SaaS-Plus is not the problem. It is simply the cost of competing in a world where modern councils expect the implementation experience to be part of the value proposition. But when that model shift happens at the same time the sector is re-wiring itself around workflow platforms and AI-driven service layers, investors start asking harder questions.
Can a mid-sized Australian software company absorb multi-year delivery investment while global platforms target the same budget lines?
Can a legacy ERP maintain relevance in a market where the workflow engine, not the finance or rating or asset modules, defines customer experience?
Can councils justify premium ERP spend when the modern architecture is a federation of best-fit platforms with rich APIs and low-code extensions?
These are structural questions, not cyclical ones. The likely outcome is not collapse but correction. ERP will remain a very important part of the stack, but not the anchor. Councils will continue to modernise, but not around monoliths. Vendors will need to articulate interoperability, extensibility, and platform partnerships as clearly as they once articulated module roadmaps.
The winners in the next decade will not be those with the broadest suite. They will be those with the strongest gravitational pull towards the platforms that help councils orchestrate services, manage data, automate work, and integrate seamlessly with specialised line-of-business tools.
Local government has already shifted its centre of gravity. The procurement language has changed. The architecture diagrams have changed. The conversations with CEOs and CFOs have changed. The expectations placed on technology leaders have changed. A vendor can hold its place when it’s the sun. But not when the whole solar system drifts into a new region of the galaxy.
ERP is still in the room. It is just no longer at the head of the table. And that change, not yesterday’s share-price drop, is the story I’ve been tracking for nearly two years.
That occurred on 18 November.
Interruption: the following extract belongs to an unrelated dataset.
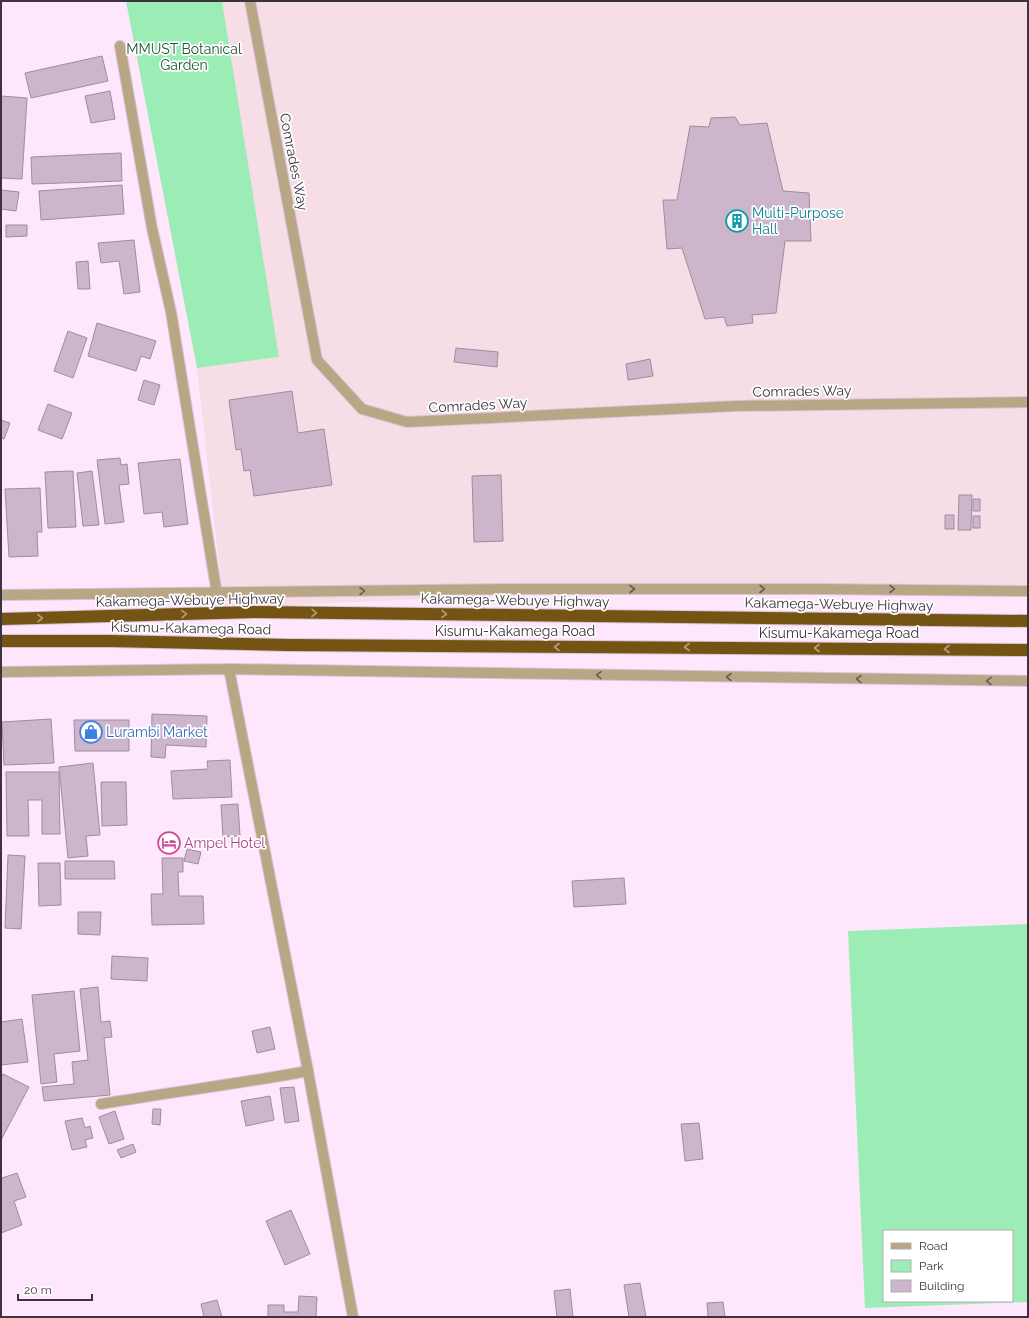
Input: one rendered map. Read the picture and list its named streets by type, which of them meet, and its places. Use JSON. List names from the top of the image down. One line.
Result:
{"streets":{"highway":["Kakamega-Webuye Highway","Kisumu-Kakamega Road"],"street":["Comrades Way"]},"one_way":["Kakamega-Webuye Highway","Kisumu-Kakamega Road"],"parks":["MMUST Botanical Garden"],"places":{"building":["Multi-Purpose Hall"],"shop":["Lurambi Market"],"hotel":["Ampel Hotel"]},"legend":["Road","Park","Building"],"scale_bar":"20 m"}
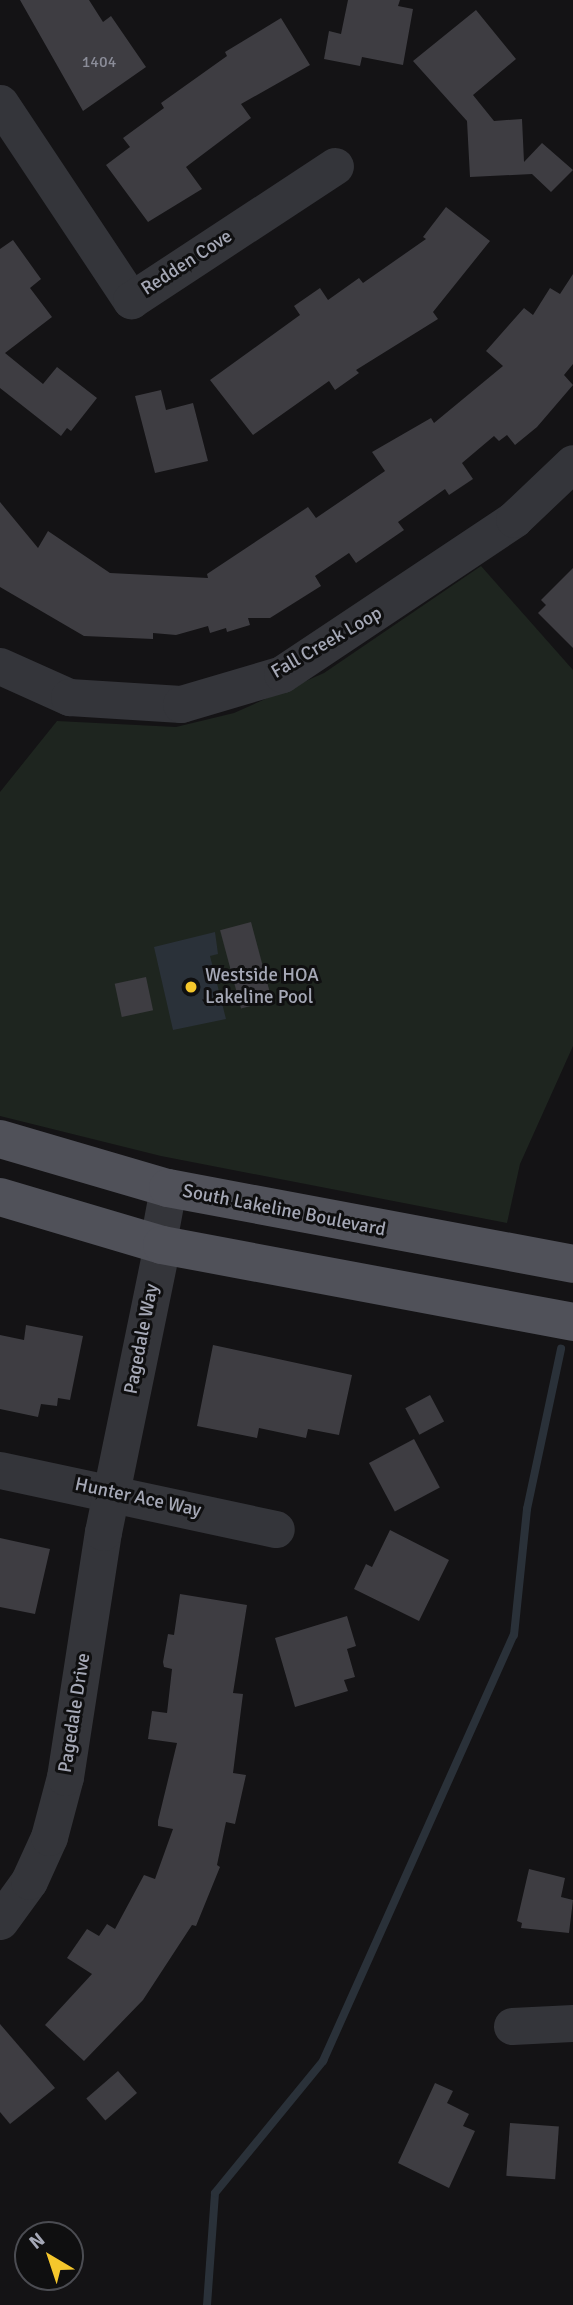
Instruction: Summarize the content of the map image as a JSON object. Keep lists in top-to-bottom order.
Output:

It is too early to assess whether the margin drag of SaaS-Plus growth (more wins leading to more implementations leading to more short-term labour costs) is temporary or structural. They are starting from a very high margin base (~40% is very high by global SaaS standards). They will probably need to shift more delivery capability offshore in the longer term. So TechnologyOne is in the middle of a textbook SaaS transformation curve. The difference is that the market factors that defined such transitions over the last twenty years have now changed.